In Wednesday’s ruling, the court said Rowland’s trial lawyers had been ineffective by failing to contact Ridlehuber earlier or prepare him adequately. But under the deferential standard of federal law, the state’s high court “could have reasonably concluded” that the verdict would have been the same because of the brutality of the crime and Rowland’s record, Judge John Owens said in the 3-0 ruling.
The court had a similar assessment of the prosecutor’s comments to the jury in closing arguments at the penalty phase — that California’s voters had overwhelmingly approved the death penalty and had removed three state Supreme Court justices from office in 1986 for overturning death sentences.

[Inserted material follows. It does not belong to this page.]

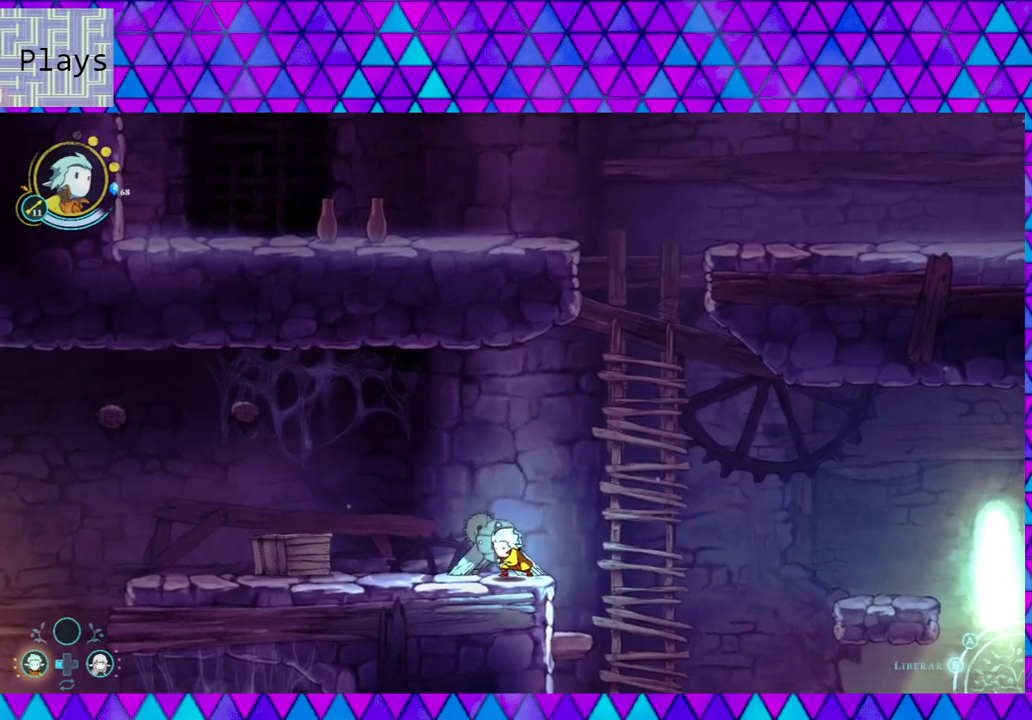
{"buttons": [], "left_stick": "left", "right_stick": "center", "events": [[217, "left_stick", "right"], [333, "left_stick", "up"], [467, "left_stick", "left"]]}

“We disapprove of the prosecutor’s comments,” Owens said, but they did not “minimize the jury’s responsibility” to reach is own conclusions.
Michael Levine, one of Rowland’s appellate lawyers, said he was disappointed by the ruling and would probably ask the full appeals court for a rehearing.
http://www.sfgate.com/crime/article/...r-12411197.php
On April 4, 2018, the Ninth Circuit DENIED Rowland's petition for en banc rehearing.